Personal information
- Full name: Maksym Olehovych Drachenko
- Date of birth: 28 January 1990 (age 36)
- Place of birth: Cherkasy, Ukrainian SSR
- Height: 1.81 m (5 ft 11+1⁄2 in)
- Position: Midfielder

Team information
- Current team: Shakhter Karagandy
- Number: 7

Youth career
- 2003–2006: Slavutych Cherkasy
- 2006–2007: Shakhtar Donetsk

Senior career*
- Years: Team / Apps / (Gls)
- 2007–2010: Shakhtar Donetsk / 0 / (0)
- 2007–2010: → Shakhtar-3 Donetsk / 65 / (1)
- 2010–2016: Olimpik Donetsk / 126 / (9)
- 2017–2018: Zirka Kropyvnytskyi / 39 / (2)
- 2018–2021: Kyzylzhar / 54 / (5)
- 2022–2023: Okzhetpes / 51 / (7)
- 2024–: Shakhter Karagandy / 6 / (0)

= Maksym Drachenko =

Ukrainian footballer

Maksym Drachenko (Максим Олегович Драченко; born 28 January 1990) is a professional Ukrainian football midfielder who plays for Kazakhstan Premier League club Shakhter Karagandy.

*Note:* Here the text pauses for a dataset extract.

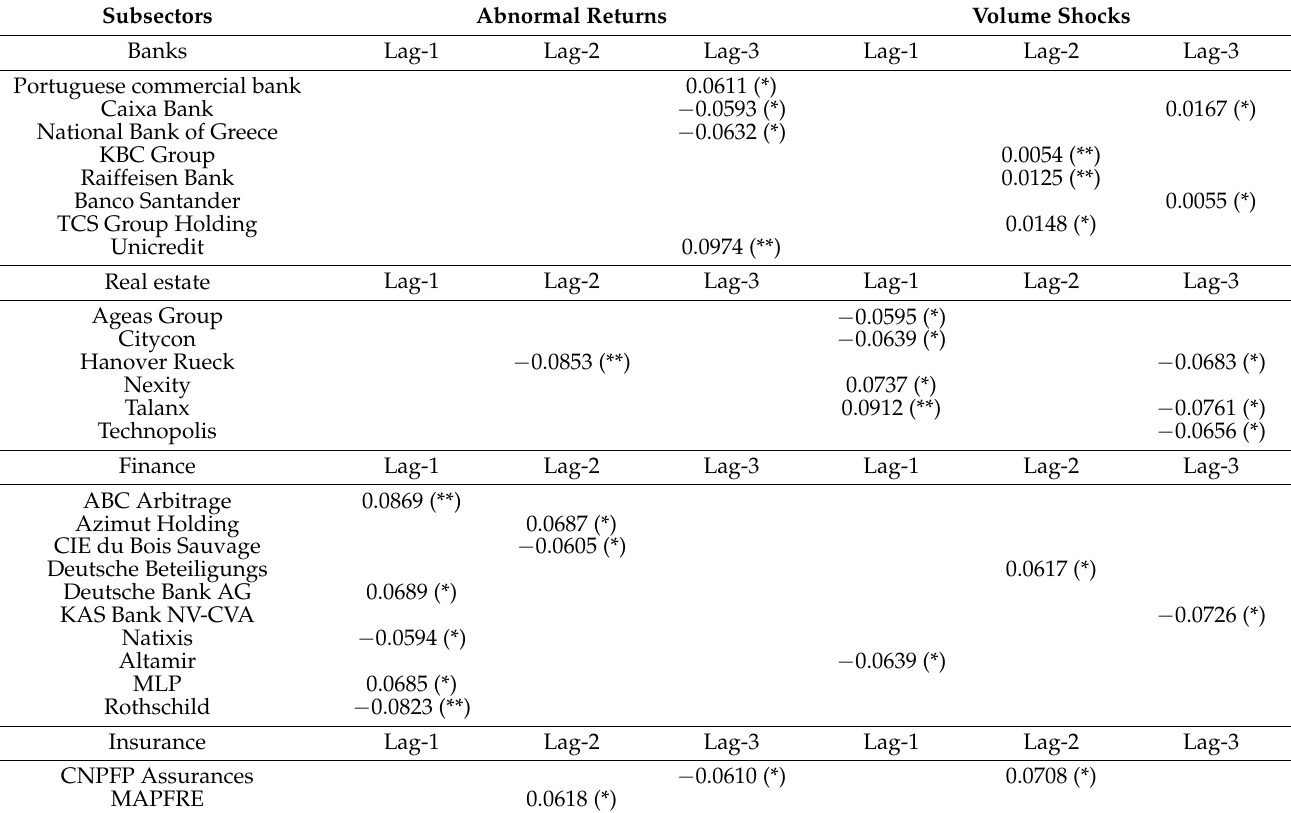
Table 6. Individual estimate of the influence of the investor sentiment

He is a product of the FC Slavutych Cherkasy and FC Shakhtar Donetsk sportive schools. Drachenko's first trainer was Serhiy Kovalevych. After some seasons in the Ukrainian Second League club FC Shakhtar-3 Donetsk, he signed a contract with FC Olimpik in the Ukrainian First League. Maksym is married with one daughter.